*Required action*
Everything from the line with "Foro de Autoconsumo" through the final line of the listing below must be retyped exactly, apart from the pictures.

· · ·

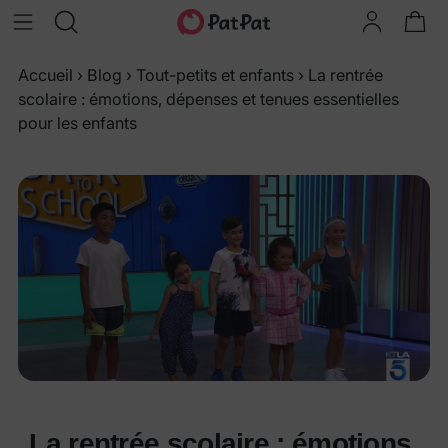
Accueil
›
Blog
›
Tout-petits et enfants
›
La rentrée
scolaire : émotions, dépenses et tenues essentielles
pour les enfants
La rentrée scolaire : émotions,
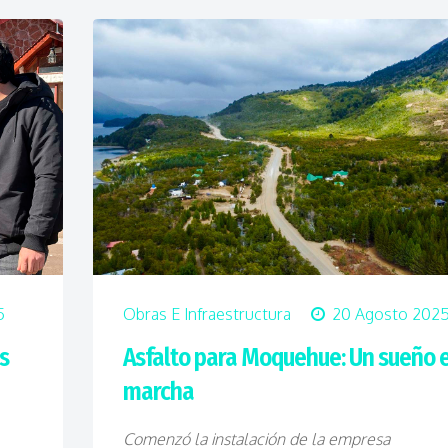
5
Obras E Infraestructura
20 Agosto 202
s
Asfalto para Moquehue: Un sueño 
marcha
Comenzó la instalación de la empresa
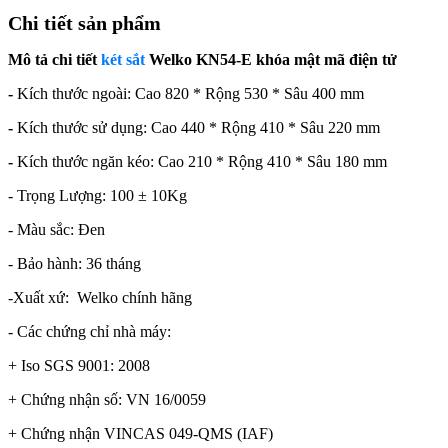
Chi tiết sản phẩm
Mô tả chi tiết
két sắt
Welko KN54-E khóa mật mã điện tử
-
Kích thước ngoài: Cao 820 * Rộng 530 * Sâu 400 mm
-
Kích thước sử dụng: Cao 440 * Rộng 410 * Sâu 220 mm
-
Kích thước ngăn kéo: Cao 210 * Rộng 410 * Sâu 180 mm
- Trọng Lượng: 100 ± 10Kg
- Màu sắc: Đen
- Bảo hành: 36 tháng
-Xuất xứ: Welko chính hãng
- Các chứng chỉ nhà máy:
+ Iso SGS 9001: 2008
+ Chứng nhận số: VN 16/0059
+ Chứng nhận VINCAS 049-QMS (IAF)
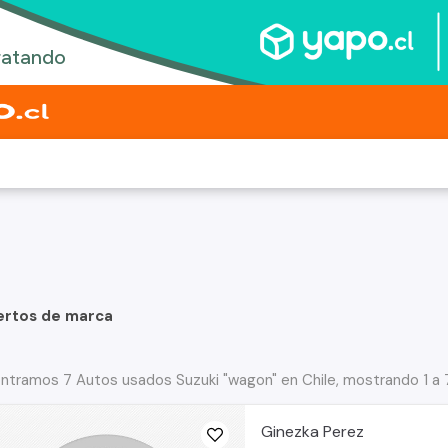
ertos de marca
ntramos 7 Autos usados Suzuki "wagon" en Chile, mostrando 1 a 
Ginezka Perez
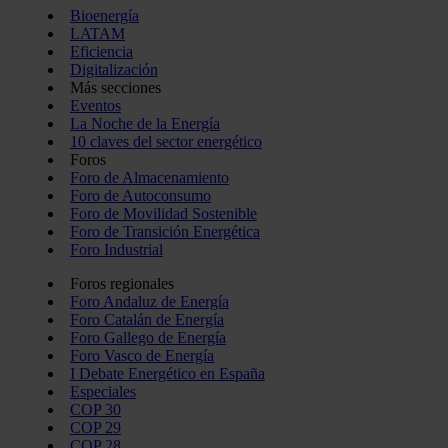
Bioenergía
LATAM
Eficiencia
Digitalización
Más secciones
Eventos
La Noche de la Energía
10 claves del sector energético
Foros
Foro de Almacenamiento
Foro de Autoconsumo
Foro de Movilidad Sostenible
Foro de Transición Energética
Foro Industrial
Foros regionales
Foro Andaluz de Energía
Foro Catalán de Energía
Foro Gallego de Energía
Foro Vasco de Energía
I Debate Energético en España
Especiales
COP 30
COP 29
COP 28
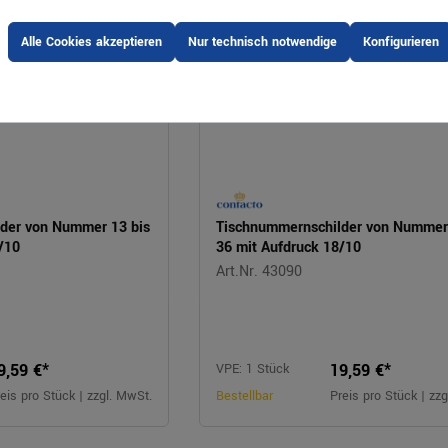
Alle Cookies akzeptieren
Nur technisch notwendige
Konfigurieren
der von Nummer 13 bis
Tischnummernschilder von Nummer 
/10
36 mit Aufdruck 18/10
Art.Nr. 43090
9,59 €*
19,59 €*
VPE: 1 Stück
eis pro Stück | zzgl. MwSt.
Bestellbar
Preis pro Stück | zz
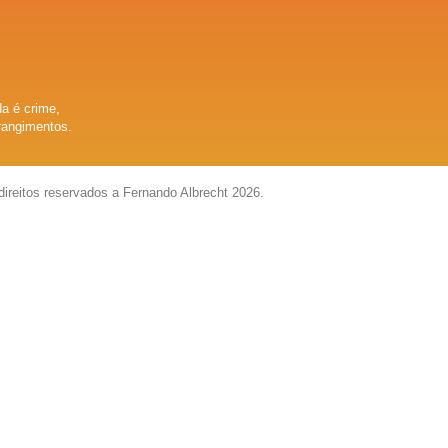
a é crime,
rangimentos.
direitos reservados a Fernando Albrecht 2026.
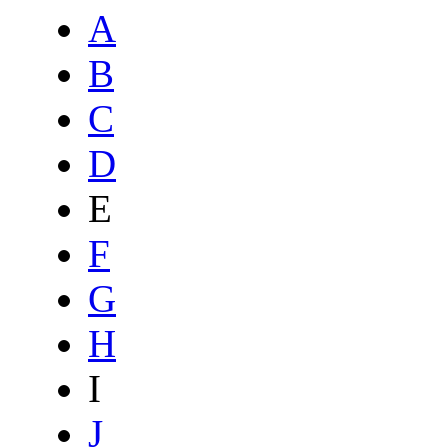
A
B
C
D
E
F
G
H
I
J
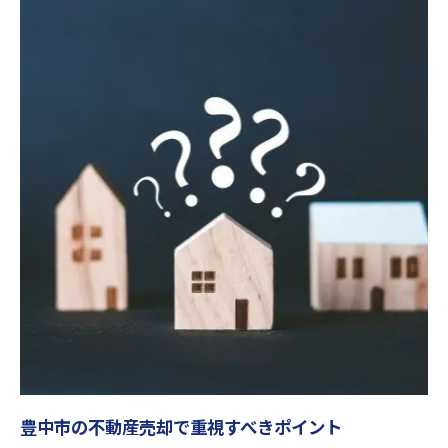
豊中市の不動産売却で狙うべきタイミング
スピード重視の不動産買取戦略とは
豊中市不動産買取のメリットを徹底解説
売却査定で重要なポイントと注意点
スムーズな不動産売却に必要な準備とは
不動産売却前に確認すべき書類と手続き
豊中市で不動産買取をスムーズに進める準
備
スムーズな不動産売却のための査定依頼方
法
豊中市の不動産売却で注意したい点
不動産売却におけるリフォーム相談の活用
不動産売却なら豊中市市場をどう活かすか
豊中市の不動産売却で重視すべきポイント
豊中市不動産市場の動向と売却タイミング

· · ·

*Response for this exercise*
Foro de Autoconsumo
Foro de Movilidad Sostenible
Foro de Transición Energética
Foro Industrial
Foros regionales
Foro Andaluz de Energía
Foro Catalán de Energía
Foro Gallego de Energía
Foro Vasco de Energía
I Debate Energético en España
Especiales
COP 30
COP 29
COP 28
Alle Cookies akzeptieren
Nur technisch notwendige
Konfigurieren
der von Nummer 13 bis
Tischnummernschilder von Nummer 
/10
36 mit Aufdruck 18/10
Art.Nr. 43090
9,59 €*
19,59 €*
VPE: 1 Stück
eis pro Stück | zzgl. MwSt.
Bestellbar
Preis pro Stück | zz
a é crime,
rangimentos.
direitos reservados a Fernando Albrecht 2026.
A
B
C
D
E
F
G
H
I
J
豊中市の不動産売却で狙うべきタイミング
スピード重視の不動産買取戦略とは
豊中市不動産買取のメリットを徹底解説
売却査定で重要なポイントと注意点
スムーズな不動産売却に必要な準備とは
不動産売却前に確認すべき書類と手続き
豊中市で不動産買取をスムーズに進める準
備
スムーズな不動産売却のための査定依頼方
法
豊中市の不動産売却で注意したい点
不動産売却におけるリフォーム相談の活用
不動産売却なら豊中市市場をどう活かすか
豊中市の不動産売却で重視すべきポイント
豊中市不動産市場の動向と売却タイミング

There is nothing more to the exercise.